Introduction
Seasonal influenza control and vaccine design depends on anticipating dominant strains, while pandemic preparedness depends on identifying animal influenza viruses with elevated potential for human emergence. Existing assessments rely on expert review and experimental assays that are not scalable to modern genomic surveillance. There is a need for computational approaches that can rapidly prioritize animal influenza strains using sequence data alone, while remaining grounded in empirically observed evolutionary constraints.
Materials and Methods
We developed Emergenet, a sequence-based digital twin of influenza evolution that learns mutational constraints from observed viral populations. Using 463,266 HA and NA sequences from NCBI Virus and GISAID, the model infers conditional dependencies via conditional inference trees, inducing an intrinsic evolutionary distance metric. We evaluated vaccine strain forecasting against World Health Organization (WHO) recommendations and emergence-risk estimation against Centers for Disease Control and Prevention (CDC) Influenza Risk Assessment Tool (IRAT) scores.
Results
Across 2 decades of retrospective forecasting, Emergenet consistently outperformed WHO recommendations for H1N1 and H3N2 in both hemispheres. For H1N1, Emergenet reduced mismatch to circulating strains by 3.7 amino acids over 2 decades and 5.5 over the last decade in the Northern Hemisphere; comparable improvements were observed for H3N2. Emergenet shifted mismatch from the regime associated with poorly matched seasons to that associated with the best-matched seasons. Emergenet-derived risk scores correlated with CDC IRAT emergence scores (r?=?0.72) while requiring 30 seconds per strain.
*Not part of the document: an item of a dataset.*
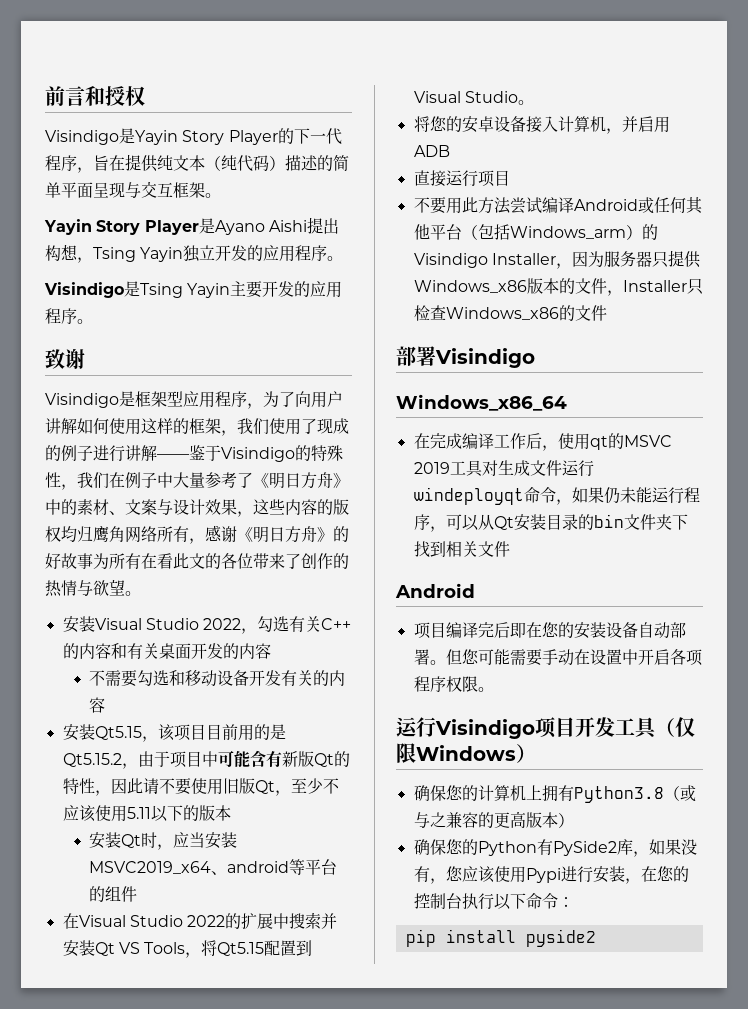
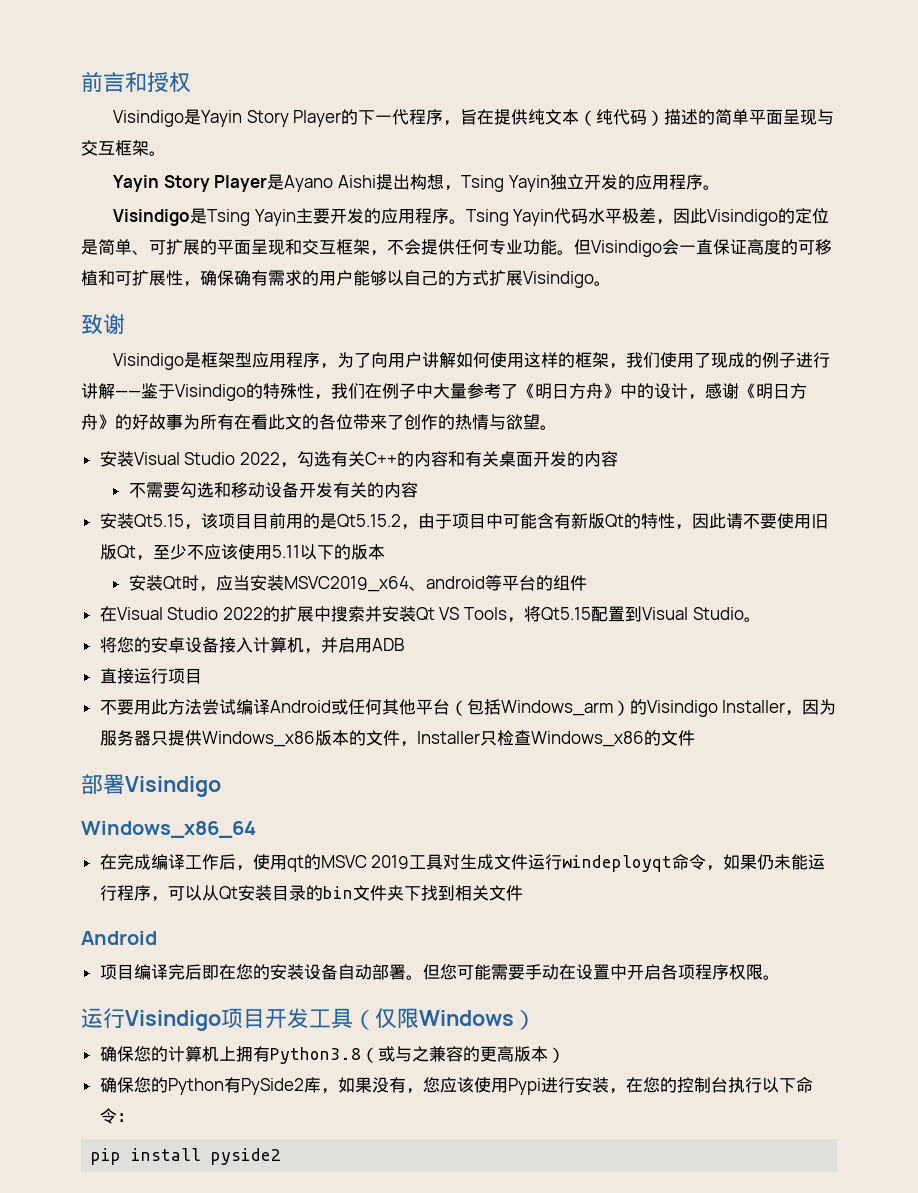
(93, 321) none -> [465,208,830,226] [81,239,832,257] [81,270,611,288] Tsing Yayin代码水平极差，因此Visindigo的定位是简单、可扩展的平面呈现和交互框架，不会提供任何专业功能。但Visindigo会一直保证高度的可移植和可扩展性，确保确有需求的用户能够以自己的方式扩展Visindigo。
[77,499,349,517] [45,526,189,543] 素材、文案与设计效果，这些内容的版权均归鹰角网络所有 -> [654,383,688,399] 设计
Application to 6,354 animal influenza A virus sequences from 2020 to 2024 identified a subset of high-risk strains across subtypes, hosts, and regions.
Conclusions
A sequence-based digital twin of influenza evolution can support more informed vaccine strain selection and scalable biosurveillance by quantifying evolutionary proximity of animal influenza viruses to human-adapted viruses under learned constraints. Although not a mechanistic predictor of immune response for selected vaccine strains or zoonosis, Emergenet provides strain-level prioritization tools relevant to vaccine strain selection, military readiness, and public health preparedness.